**Text for analysis:**
═══
It wasn't that long ago -- a couple of years, perhaps -- that we thought the world of cable was immune to economic fluctuations. After all, the reasoning went, when times get tough, folks would rather maintain their cable hookups than pay through the nose for other forms of recreation or entertainment.

But the times have changed. The result for Comcast (NASDAQ:CMCSA), the majordomo of the cable industry, was a quarter that really can be looked at in a couple of ways. On the one hand, its earnings per share for the fourth quarter dropped by 30%, rarely a good sign for any company. At the same time, both pro forma revenue and operating cash flow grew by 7%, as the company's management team was able to cut expenses and increase its ARPU -- the average revenue it generates from each customer.

For the quarter, Comcast earned $412 million, following a $600 million pre-tax writedown on Clearwire (NASDAQ:CLWR), its wireless-broadband provider. If you back out that item, the company earned $790 million, or $0.27 a share, versus $0.20 a share in the final quarter of 2007.

The cable segment's top line grew by 8% to $32.4 billion, as digital and advanced video services improved their presence, and the high-speed data, digital telephone, and business services all managed to expand their operations. As has been the case in most of the media sector, advertising revenue wasn't especially impressive. However, back on the good news side of the ledger, at year's end, 23% of the company's customers were taking three bundled services, compared with 16% at the close of 2007.
═══
**Supplied information:**
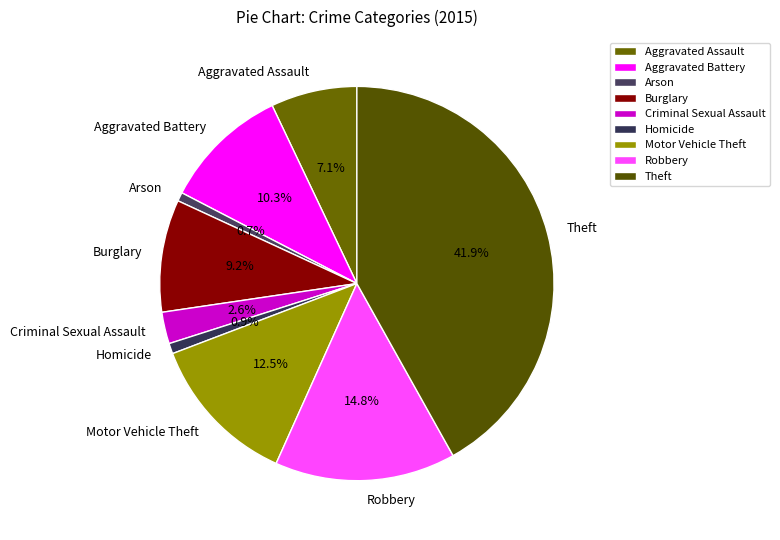

Count the number of slices in the pie.

9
═══
**Exercises:**
1. List every dollar amount that appears in the Comcast earnings article.
2. Write the next paragraph of the Comcast earnings article, picking up after its last sentence.

**Responses for each task:**
1. $412 million, $600 million, $790 million, $0.27, $0.20, $32.4 billion

2.
Comcast, like Time Warner Cable (NYSE:TWC), the second-largest cable operator, continues to struggle with triple play offerings from telephone company competitors Verizon (NYSE:VZ) and AT&T (NYSE:T). Time Warner Cable recently reported an improvement in revenues, which were more than offset by an $14.8 billion impairment of cable franchise rights. The other major cable operator, Cablevision (NYSE:CVC), will report its results next week.

So should we be buyers, sellers, or holders of Comcast? Thankfully, the company's capable CEO, Brian Roberts, has observed "minor signs of encouragement" in customer purchases following what he termed an "October meltdown." Nevertheless, given the consumer pullback that continues to intensify, my inclination is to choose the third option. If you own the stock, don't sell. If you don't, don't buy.

Comcast wears a pair of Motley Fool CAPS stars. Why not take a second and weigh in on the company?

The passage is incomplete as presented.